The Ōtaki River is the largest catchment area in the western Tararua Ranges and one of the largest rivers by volume flowing from the Tararua Forest Park.

The Ōtaki River is one of the major rivers that formed the fertile floodplains of the Kāpiti Coast. The Ōtaki Forks area, accessible via Ōtaki Gorge Road, is a popular recreational area and the start of several tramping tracks into the Tararua Range.

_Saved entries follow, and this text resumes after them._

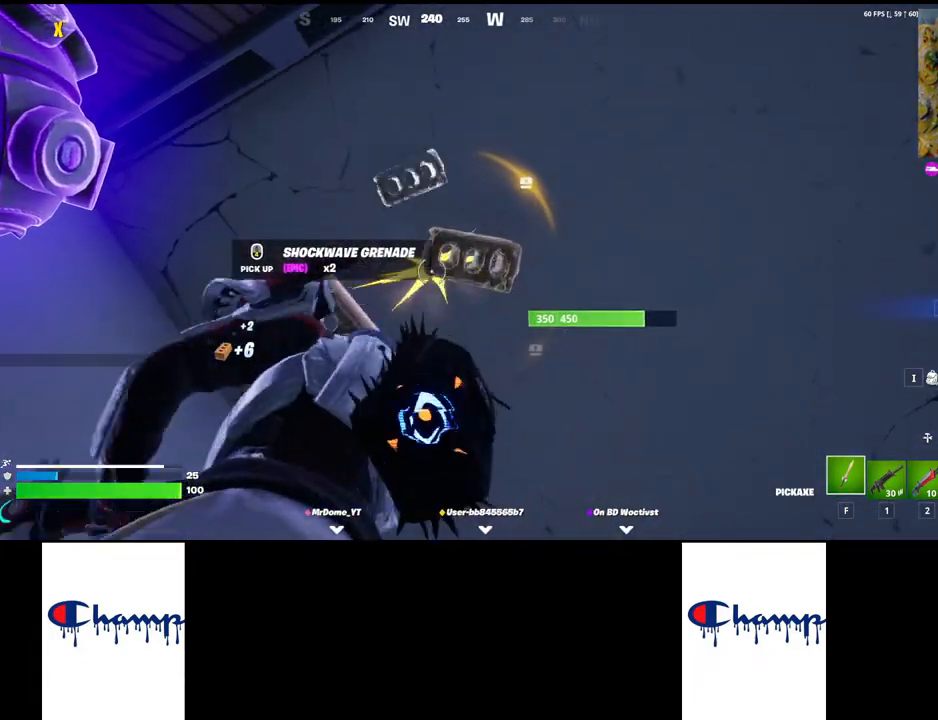
{"keys": [], "mouse": ["left"], "events": [[67, "mouse_left", "down"], [117, "mouse_left", "up"], [184, "mouse_left", "down"], [267, "mouse_left", "up"], [317, "mouse_left", "down"], [400, "mouse_left", "up"], [450, "mouse_left", "down"]]}
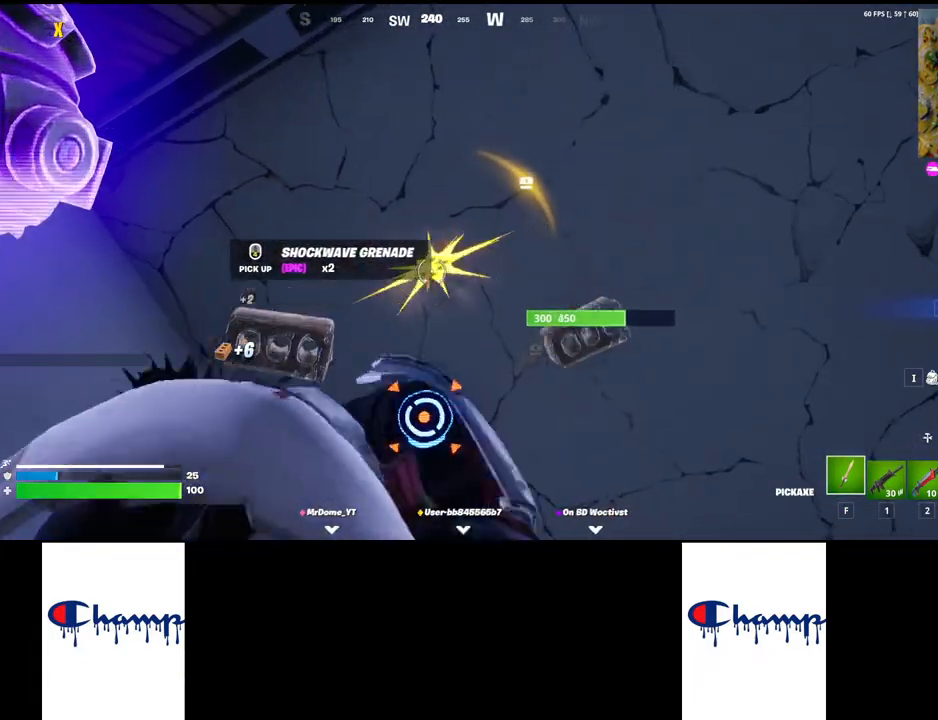
{"keys": [], "mouse": ["left"], "events": [[50, "mouse_left", "up"], [100, "mouse_left", "down"], [184, "mouse_left", "up"], [384, "mouse_left", "down"]]}
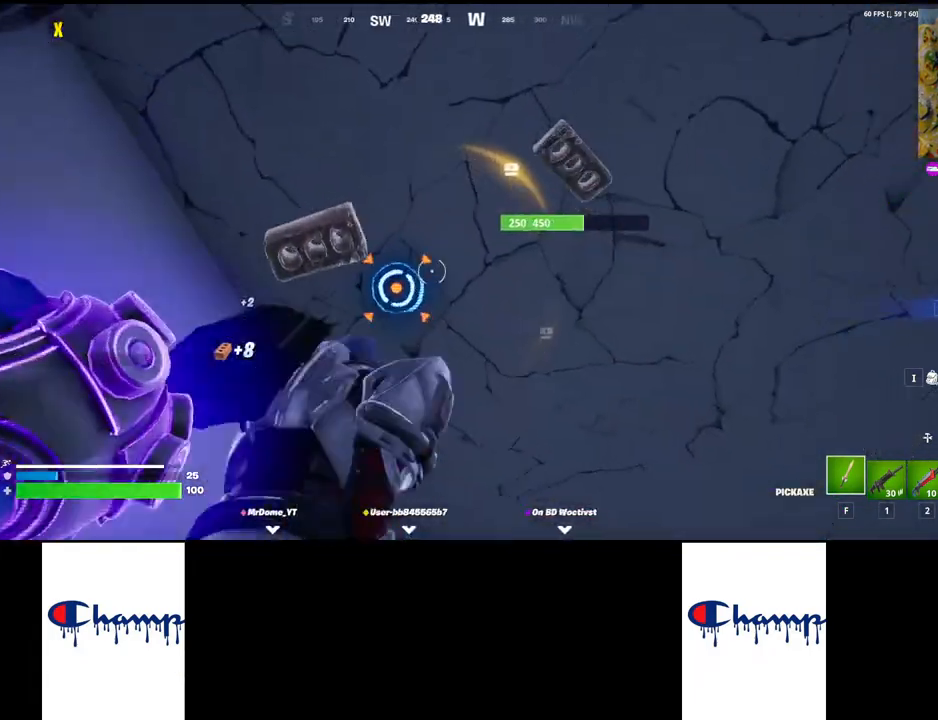
{"keys": [], "mouse": ["left"], "events": [[17, "mouse_left", "up"], [67, "mouse_left", "down"], [184, "mouse_left", "up"], [250, "mouse_left", "down"], [400, "mouse_left", "up"], [450, "mouse_left", "down"]]}
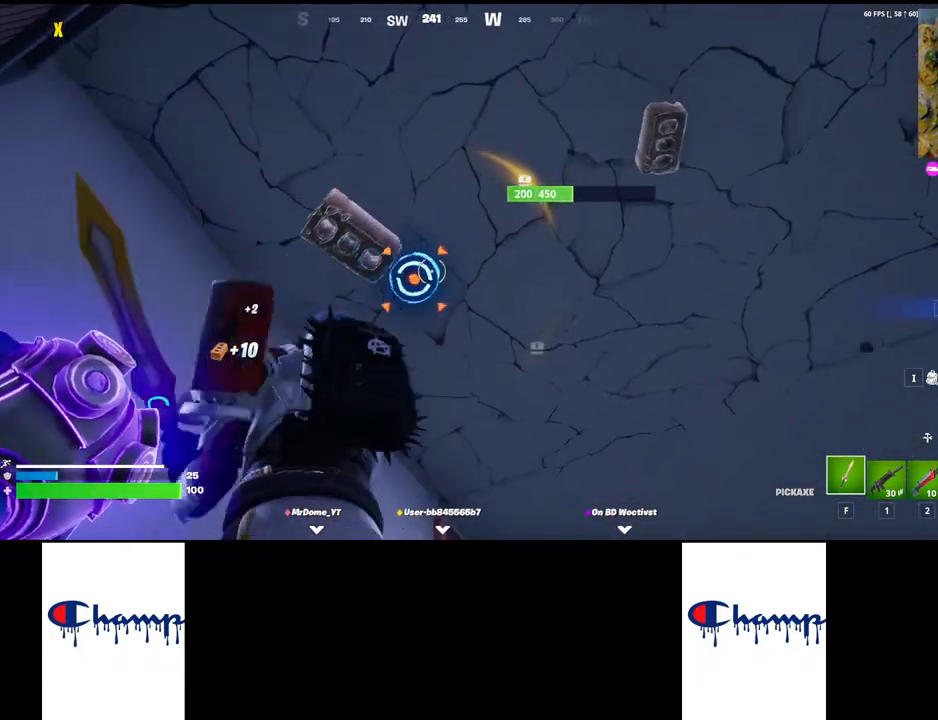
{"keys": [], "mouse": [], "events": [[50, "mouse_left", "up"], [84, "mouse_left", "down"], [200, "mouse_left", "up"], [250, "mouse_left", "down"], [367, "mouse_left", "up"]]}
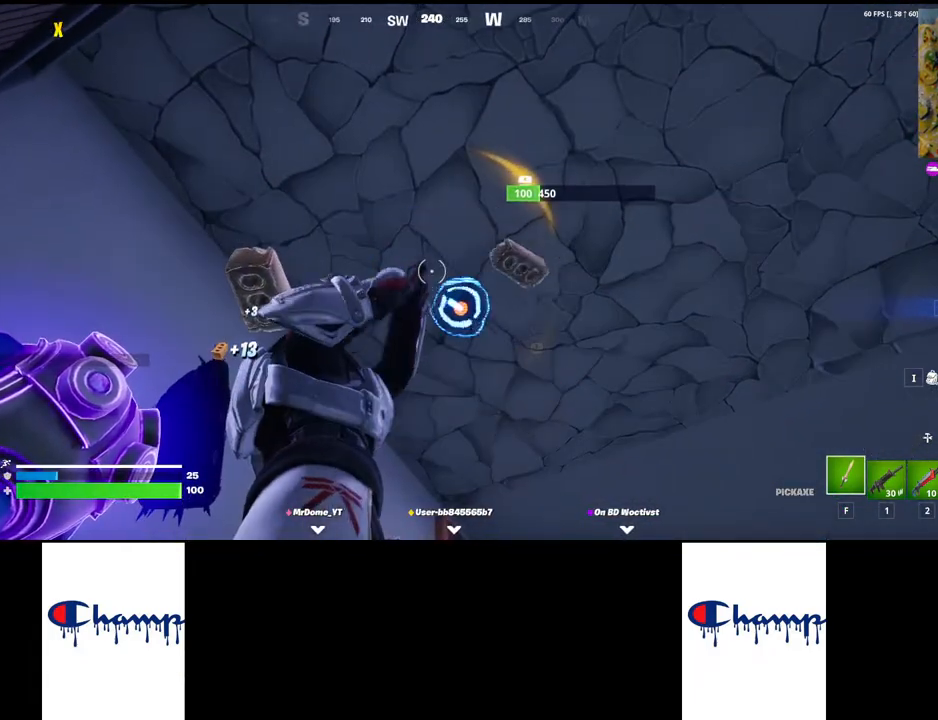
{"keys": [], "mouse": [], "events": [[84, "mouse_left", "down"], [184, "mouse_left", "up"], [250, "mouse_left", "down"], [350, "mouse_left", "up"]]}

==Flood history and protection works==
The Ōtaki River has a long history of flooding. Major events in the 20th century caused widespread damage to farmland and settlements on the floodplain. To reduce risk, the Greater Wellington Regional Council has built and maintained a system of stopbanks, rock groynes, and floodways, most notably at Chrystalls Bend. Gravel extraction has also been used to manage the riverbed and control flood levels, although this has led to erosion and adversely affected the natural character and the habitat provided by the river.

==Ecology==
The river supports a wide range of native freshwater species, including longfin eel (Anguilla dieffenbachii), inanga (Galaxias maculatus), and other whitebait species. The estuary and lower reaches are used as feeding and breeding sites by waterbirds such as black shag, pied stilt, and variable oystercatcher. Toxic algae (cyanobacteria) blooms have occasionally been recorded in summer, leading to public health alerts.

==Cultural significance==
The river is of major cultural importance to Ngāti Raukawa ki te Tonga and local hapū of the Kāpiti Coast. It has traditionally been a source of food (mahinga kai) and a site for settlement and travel. According to oral history, the name Ōtaki derives from Haunui-a-nanaia, who named places along the lower North Island.

==Environmental issues==
The estuary has been threatened by illegal dumping of rubbish, invasive weeds, and ongoing pressures from farming and urban development. Stormwater runoff and nutrient enrichment affect water quality in the lower river. Climate change is expected to increase flood risk through heavier rainfall events and sea-level rise.

==Uses==
The river and its surrounds are popular for swimming, kayaking, tramping, and fishing, especially that of whitebait and trout. Ōtaki Forks is a gateway to Tararua Forest Park, offering numerous tracks and campsites. The Friends of the Ōtaki River community group has developed walkways, planted native trees, and built a viewing platform at the estuary.

It was reported in 1863 that the river contains "what appears to be vein stones of carbonate, of lime in soft slate, are found in grade quantities."